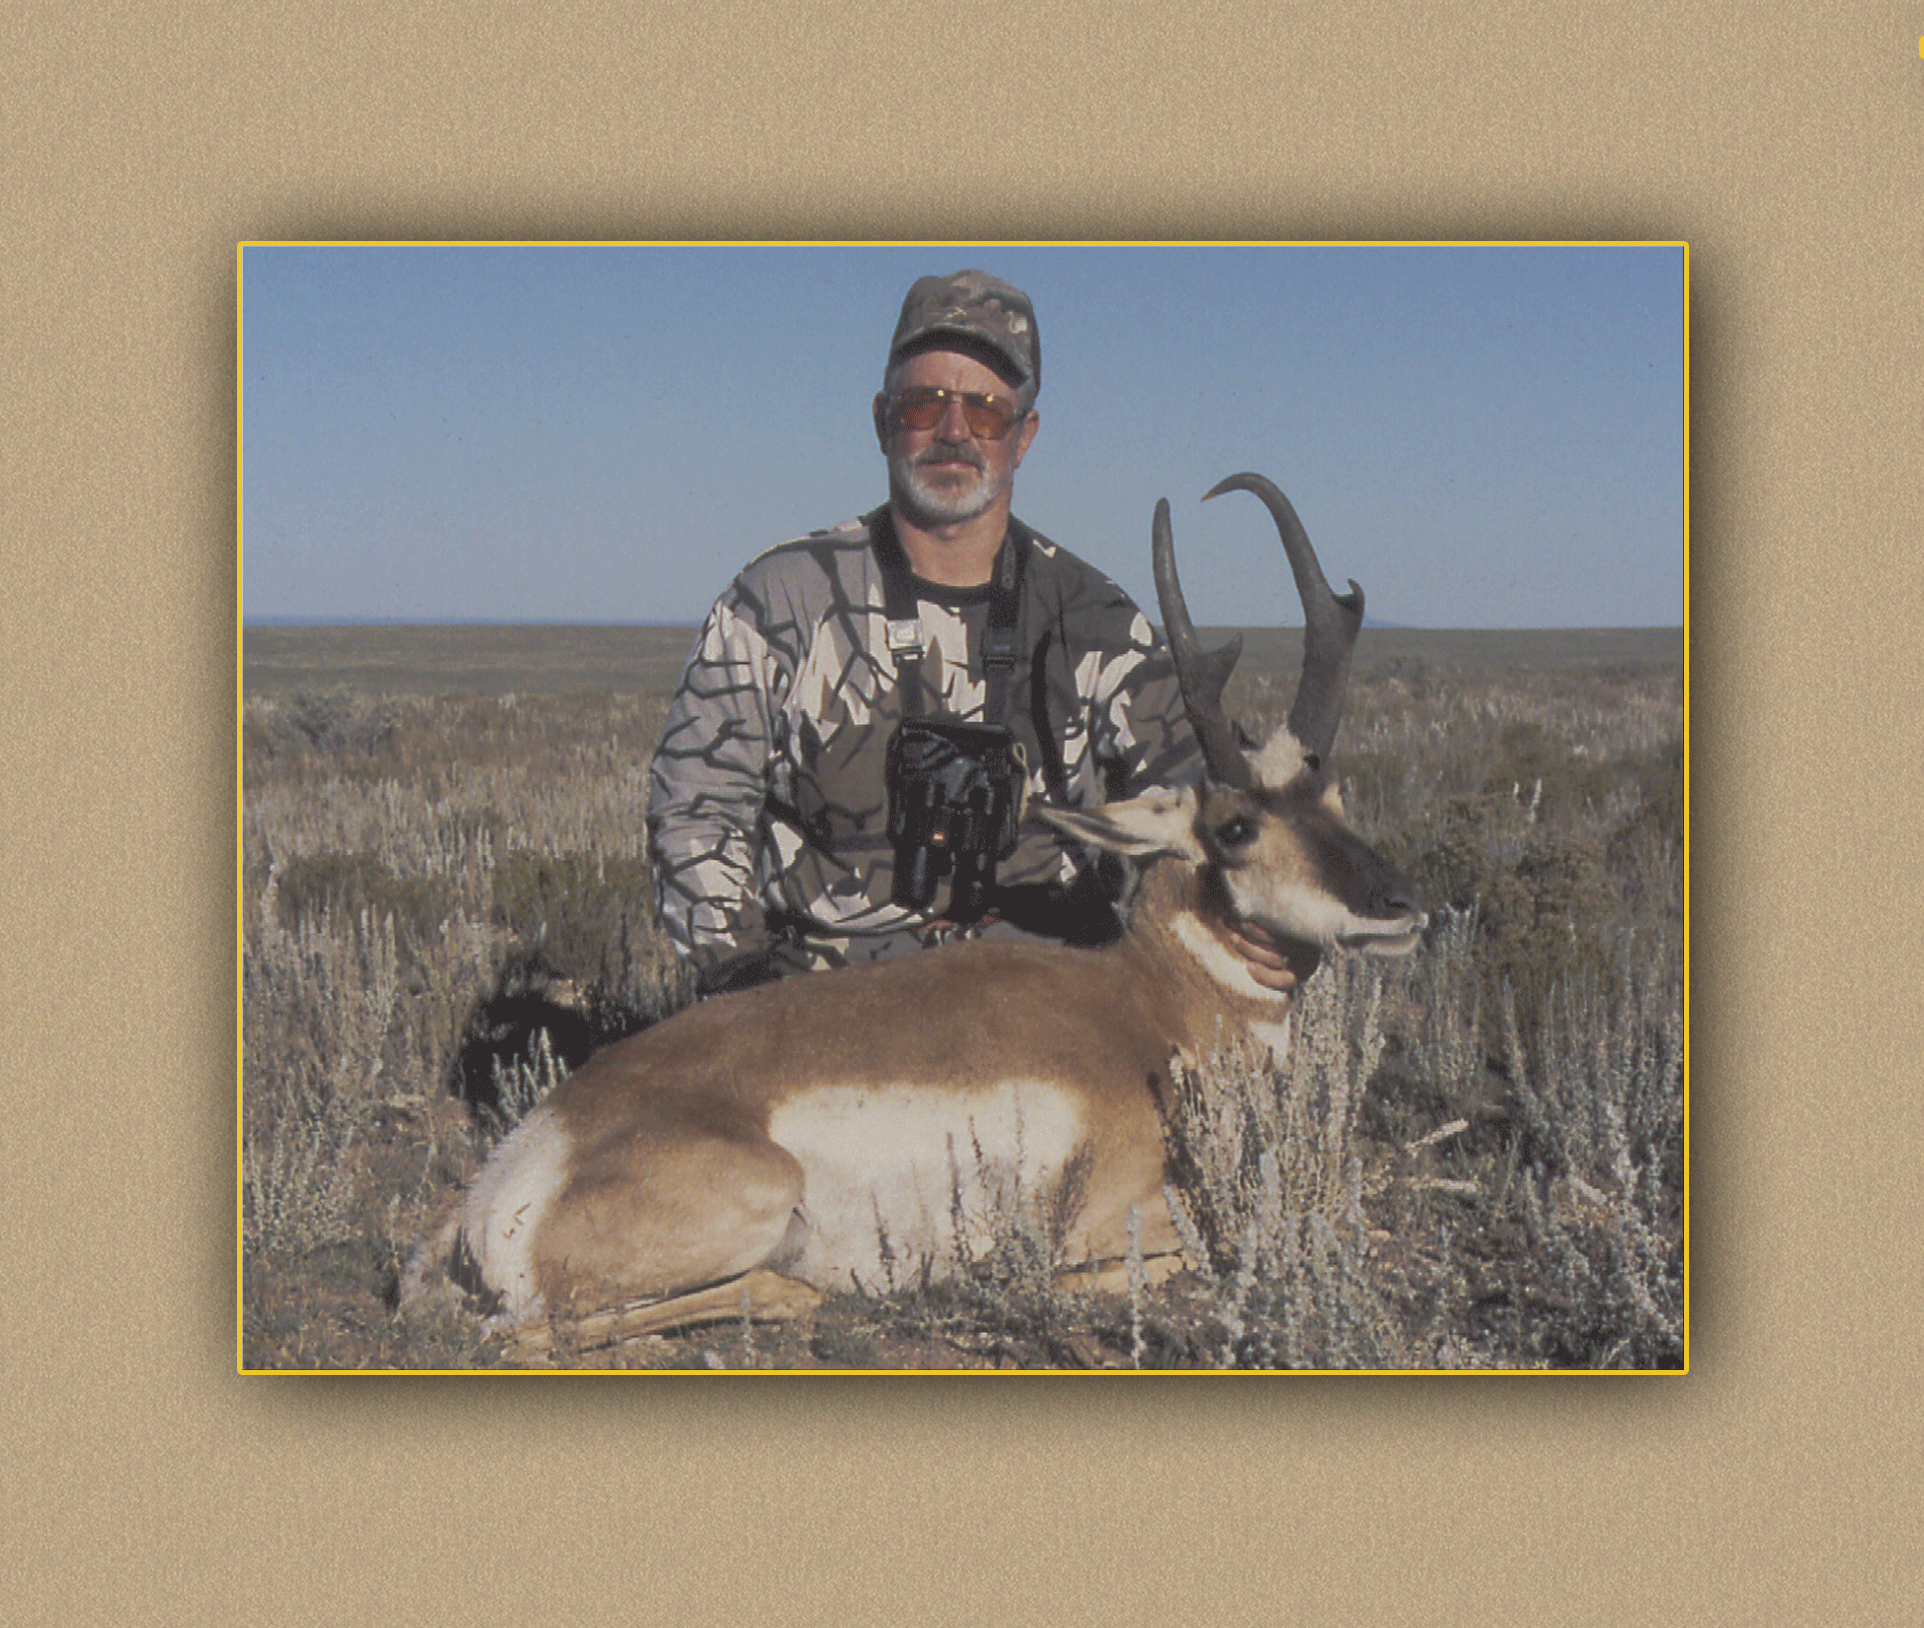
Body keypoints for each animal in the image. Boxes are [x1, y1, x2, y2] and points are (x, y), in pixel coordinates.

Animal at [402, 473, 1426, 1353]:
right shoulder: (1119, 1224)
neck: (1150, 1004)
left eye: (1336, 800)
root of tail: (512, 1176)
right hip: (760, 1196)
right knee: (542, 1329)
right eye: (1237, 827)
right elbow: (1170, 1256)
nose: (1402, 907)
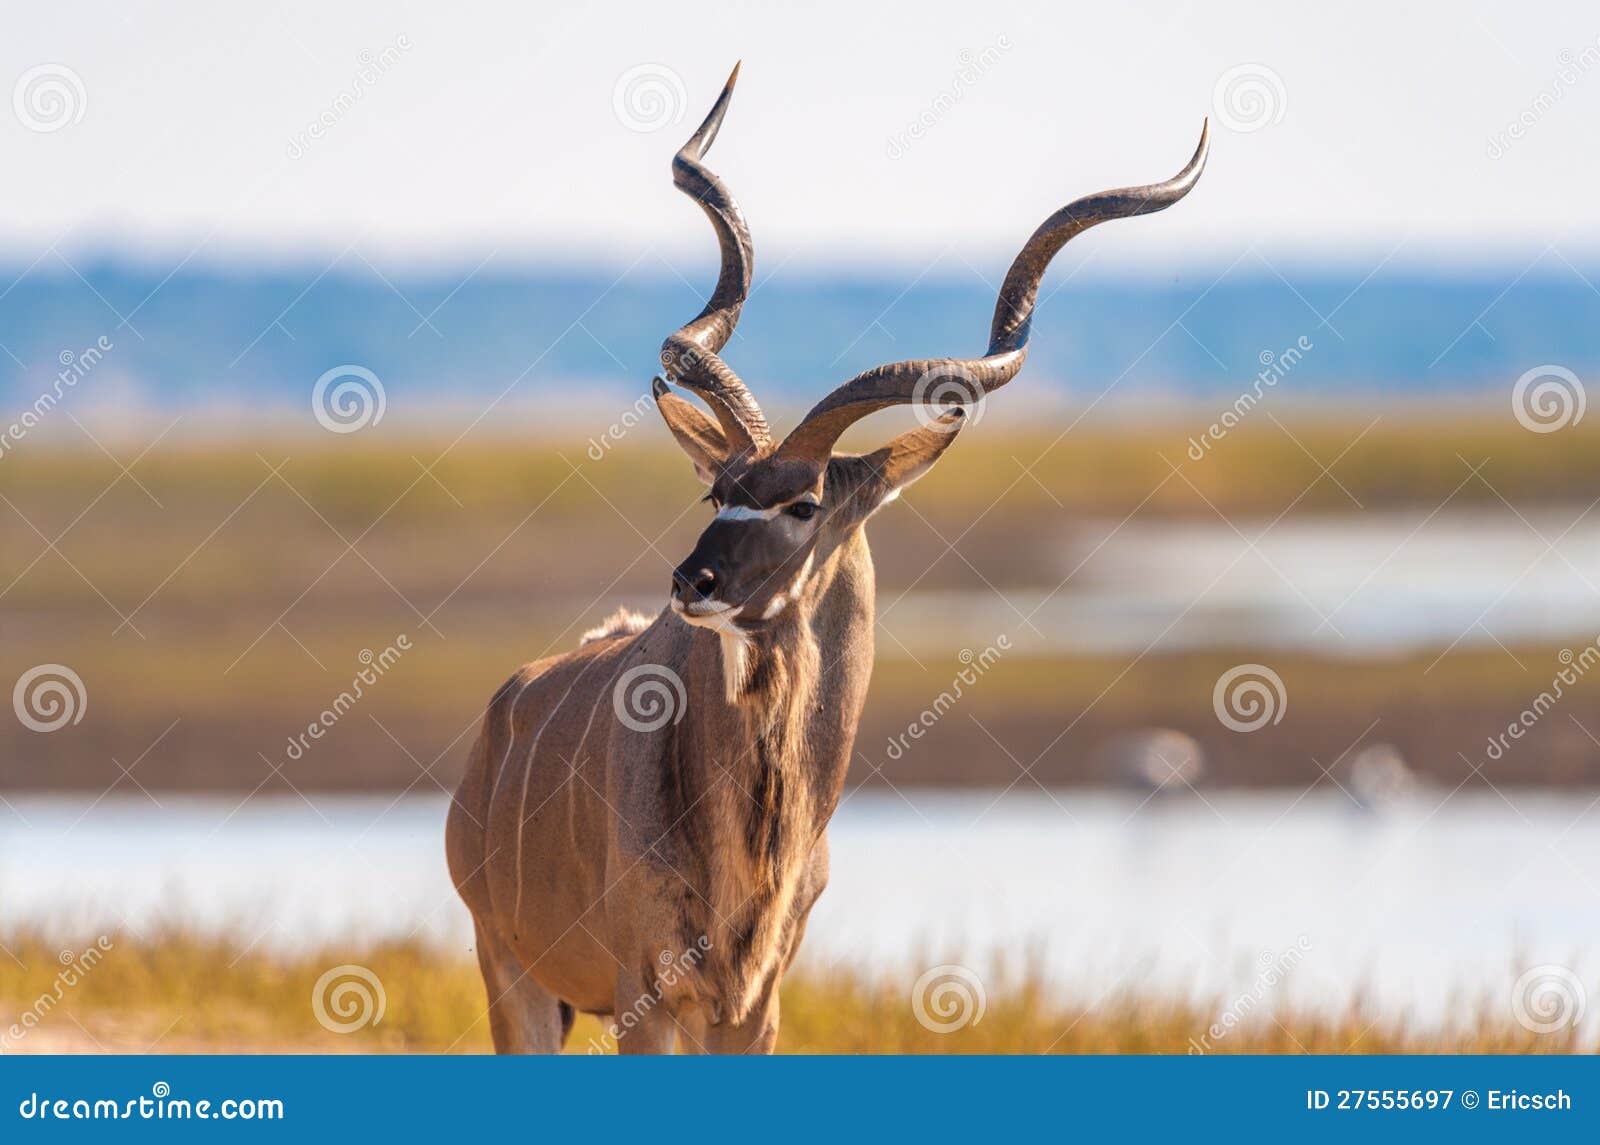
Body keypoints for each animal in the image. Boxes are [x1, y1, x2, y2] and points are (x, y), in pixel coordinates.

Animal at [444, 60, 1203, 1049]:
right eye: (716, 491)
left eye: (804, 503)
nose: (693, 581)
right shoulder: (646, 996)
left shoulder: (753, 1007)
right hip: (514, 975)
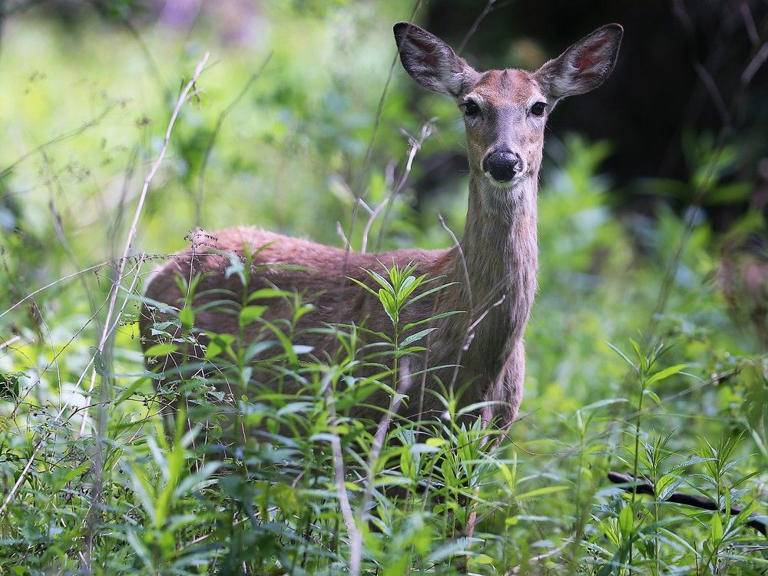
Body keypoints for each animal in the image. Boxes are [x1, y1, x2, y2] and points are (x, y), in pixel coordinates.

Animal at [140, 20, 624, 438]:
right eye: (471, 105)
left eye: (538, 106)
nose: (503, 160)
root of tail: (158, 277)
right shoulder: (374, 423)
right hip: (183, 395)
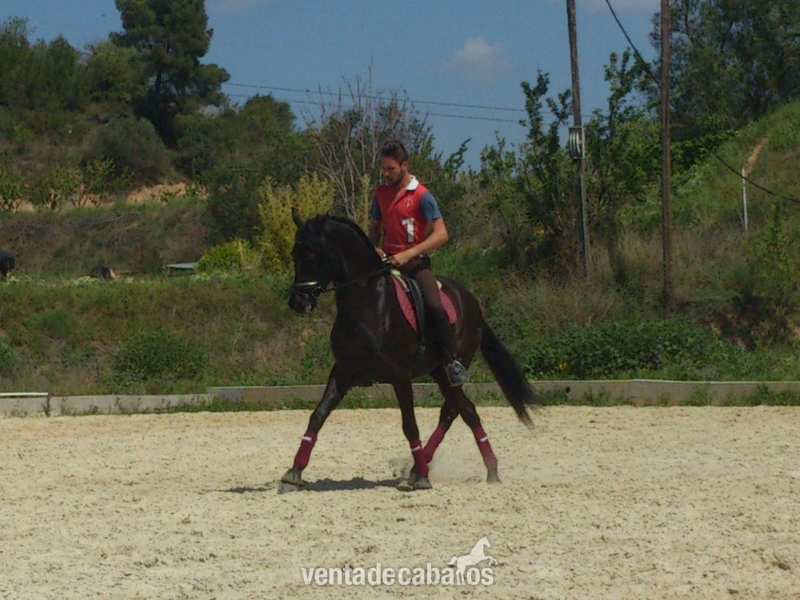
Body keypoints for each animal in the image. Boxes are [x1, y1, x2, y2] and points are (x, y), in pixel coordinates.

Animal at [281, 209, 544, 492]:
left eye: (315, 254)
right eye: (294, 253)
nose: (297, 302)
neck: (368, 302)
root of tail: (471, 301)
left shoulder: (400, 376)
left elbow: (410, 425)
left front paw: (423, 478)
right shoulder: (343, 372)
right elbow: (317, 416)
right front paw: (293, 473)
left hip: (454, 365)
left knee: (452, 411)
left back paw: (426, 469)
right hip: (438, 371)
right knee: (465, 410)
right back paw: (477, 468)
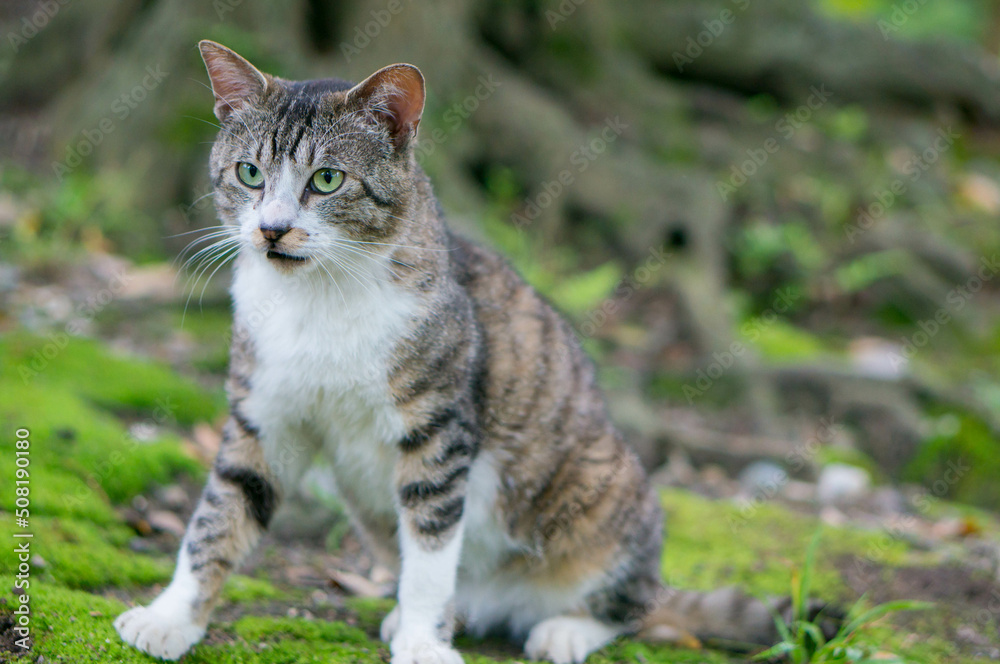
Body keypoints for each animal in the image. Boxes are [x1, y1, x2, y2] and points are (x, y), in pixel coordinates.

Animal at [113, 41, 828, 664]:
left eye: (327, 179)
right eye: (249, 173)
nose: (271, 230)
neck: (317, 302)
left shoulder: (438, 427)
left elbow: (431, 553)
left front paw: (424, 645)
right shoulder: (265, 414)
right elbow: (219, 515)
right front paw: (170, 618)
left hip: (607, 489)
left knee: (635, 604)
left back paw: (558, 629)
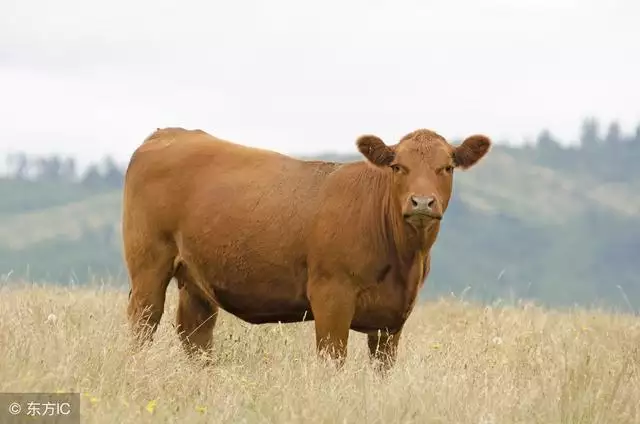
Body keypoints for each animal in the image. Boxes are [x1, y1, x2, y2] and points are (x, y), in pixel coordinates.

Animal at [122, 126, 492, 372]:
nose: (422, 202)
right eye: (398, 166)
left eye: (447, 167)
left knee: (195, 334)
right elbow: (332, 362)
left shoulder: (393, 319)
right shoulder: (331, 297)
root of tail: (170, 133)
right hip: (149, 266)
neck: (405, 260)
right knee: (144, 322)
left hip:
________________________________________
• _What to work on_: Take the listing above and print it exactly, apart from the pictures.

• _Output_:
Body keypoints for each animal in the image. Boxes are [x1, y1, x2, y2] and points are (x, y), in pixel coordinates.

Animal at [402, 473, 1426, 1353]:
right shoulder: (1119, 1224)
neck: (1150, 1004)
left eye: (1336, 800)
root of tail: (512, 1176)
right hip: (760, 1196)
right knee: (542, 1329)
right eye: (1237, 827)
right elbow: (1170, 1256)
nose: (1402, 907)
Body keypoints for each animal in the image. Boxes are [x1, y1, x2, y2] and points are (x, y), in pixel coordinates.

Animal at [444, 60, 1203, 1049]:
right eye: (716, 491)
left eye: (804, 503)
nose: (693, 581)
right shoulder: (646, 996)
left shoulder: (753, 1007)
right hip: (514, 975)
Body keypoints for each animal in the image. Boxes are [x1, y1, x2, y2] and points are (x, y), in pixel coordinates.

Animal at [140, 20, 624, 438]:
right eye: (471, 105)
left eye: (538, 106)
nose: (503, 160)
root of tail: (158, 277)
right shoulder: (374, 423)
right hip: (183, 395)
Body keypoints for each animal in the image. Boxes are [x1, y1, x2, y2] and points are (x, y), in pixel coordinates.

Animal at [281, 209, 544, 492]:
left eye: (315, 254)
right eye: (294, 253)
nose: (297, 302)
neck: (368, 302)
root of tail: (471, 301)
left shoulder: (400, 376)
left elbow: (410, 425)
left front paw: (423, 478)
right shoulder: (343, 372)
right elbow: (317, 416)
right front paw: (293, 473)
left hip: (454, 365)
left knee: (452, 411)
left back paw: (426, 469)
right hip: (438, 371)
right knee: (465, 410)
right back paw: (477, 468)
Body keypoints for each animal in the image. Boxes are [x1, y1, x2, y2] and points are (x, y), in pixel coordinates.

Animal at [113, 41, 828, 664]:
left eye: (327, 179)
right eye: (249, 173)
nose: (271, 230)
neck: (317, 302)
left shoulder: (438, 427)
left elbow: (431, 553)
left front paw: (424, 645)
right shoulder: (265, 414)
right elbow: (219, 515)
right front paw: (170, 618)
left hip: (607, 489)
left knee: (635, 604)
left back paw: (558, 629)
Body keypoints for each animal in the image. Boxes are [x1, y1, x2, y2] and points are (x, y), in pixel coordinates.

Animal at [122, 126, 492, 372]:
nose: (422, 202)
right eye: (398, 166)
left eye: (447, 167)
left knee: (195, 334)
right elbow: (332, 362)
left shoulder: (393, 319)
right shoulder: (331, 297)
root of tail: (170, 133)
right hip: (149, 266)
neck: (405, 260)
right knee: (144, 322)
left hip:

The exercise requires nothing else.